Washington May 7. 1802

Dear Sir

Mr. Lear arrived here the day before yesterday a few minutes after your departure. He confirms the information as to the imprisonment of Capt: Rodgers & Davidson. Inclosed is a copy of le Clerc’s explanation on the subject, of my letter to Pichon with his answer, and of a letter to Mr. Livingston which I shall forward to Philada. this evening, that it may overtake the despatches already in the hands of Mr. Dupont. The other information given by Mr. Lear is that the state of things in St. Domingo augurs a protracted if not a doubtful warfare, that the ports abound, and superabound with every necessary, that money has lately arrived both from France & from the Havanna, that the irritations between the French & the Americans are occasioned by faults on both sides, and that there probably is a mixture of antirepublican venom in those of the French. From a confidential communication made to him, it appears that the idea in the Army is that Republicanism is exploded, that Monarchy must be forced, and that Buonaparte is the proper successor to the cashiered dynasty; but that it is the ⟨party⟩ &c. and not the nation that wishes this revolution.

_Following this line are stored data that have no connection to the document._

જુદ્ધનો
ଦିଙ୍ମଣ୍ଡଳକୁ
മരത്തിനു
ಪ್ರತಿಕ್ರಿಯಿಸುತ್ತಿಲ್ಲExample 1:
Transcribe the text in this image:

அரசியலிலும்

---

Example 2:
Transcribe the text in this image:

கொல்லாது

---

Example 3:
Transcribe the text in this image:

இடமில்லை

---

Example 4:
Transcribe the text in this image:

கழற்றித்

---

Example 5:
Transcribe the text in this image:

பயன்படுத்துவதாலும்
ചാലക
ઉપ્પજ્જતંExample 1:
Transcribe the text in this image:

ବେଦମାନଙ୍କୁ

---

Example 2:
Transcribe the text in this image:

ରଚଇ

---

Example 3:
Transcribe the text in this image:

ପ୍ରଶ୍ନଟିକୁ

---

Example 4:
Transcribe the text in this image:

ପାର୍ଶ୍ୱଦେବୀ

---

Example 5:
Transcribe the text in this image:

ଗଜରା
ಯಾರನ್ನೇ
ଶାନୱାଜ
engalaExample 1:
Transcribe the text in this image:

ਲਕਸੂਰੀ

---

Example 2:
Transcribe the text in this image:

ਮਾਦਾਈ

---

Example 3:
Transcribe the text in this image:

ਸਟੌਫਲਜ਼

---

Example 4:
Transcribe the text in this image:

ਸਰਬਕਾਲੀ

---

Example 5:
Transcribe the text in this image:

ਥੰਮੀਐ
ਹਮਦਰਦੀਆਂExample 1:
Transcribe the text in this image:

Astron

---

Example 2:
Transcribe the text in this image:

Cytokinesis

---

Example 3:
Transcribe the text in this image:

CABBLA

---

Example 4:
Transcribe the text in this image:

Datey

Mr. Smith is not yet returned from Baltimore. Mr. Gallatin left us this morning. Genl Dearbourn will go for a few days to Philada. on monday or tuesday.

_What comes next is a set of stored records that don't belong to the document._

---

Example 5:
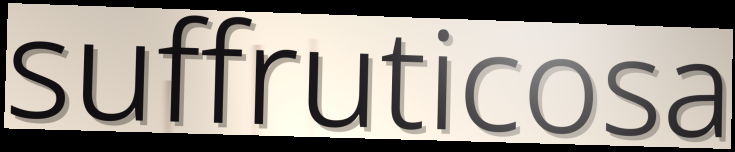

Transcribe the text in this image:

suffruticosa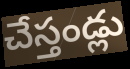
చేస్తండ్లు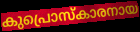
കുപ്രൊസ്കാരനായ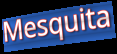
Mesquita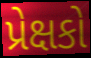
પ્રેક્ષકોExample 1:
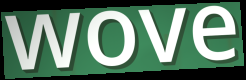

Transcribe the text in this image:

wove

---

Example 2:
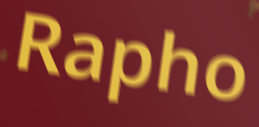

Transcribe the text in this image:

Rapho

I inclose a recommendation of A Collector for Amboy,1 that in case you decide in your absence, all the candidates for that vacancy may be before you. With the most respectful attachment I remain Yours

James Madison


“Extract of a letter from the Genl. in chief of St. Domingo to Mr. Lear dated Cap. 25 Grl. an. 10.2

“Vous avez paru, avoir des inquietudes sur l’arrestation des MMrs Rodgers et Davidson. Vous ne devez pas ignorer les propos et les bruits allarmants, que le premier s’est permis de repandre sur l’armèe francaise, a son arrivèe aux Etats Unis. Il n’est pas permit a un negociant pour favorizer ses speculations, d’inquieter le commerce de sa nation; et de calomnier une armèe. Quant au second: le nom qu’il avait donnè a son bâtiment, lors de son depart des Etats Unis, m’avait d’abord donnè des inquietudes sur son compte, qui n’ont fait qu’accroitre par des rapports que J’ai obtenu.”3


“You seem anxious about the arrests of Messrs. Rodgers and Davidson. You cannot be ignorant of the angry remarks and alarming reports made about the French army by the first on his arrival in the U.S. A merchant is not permitted to disturb his nation’s commerce and to malign an army in order to promote his own speculations. As for the second, the name he gave his ship when he sailed from the U.S. first aroused my suspicions about him, which were only increased by the reports I obtained.”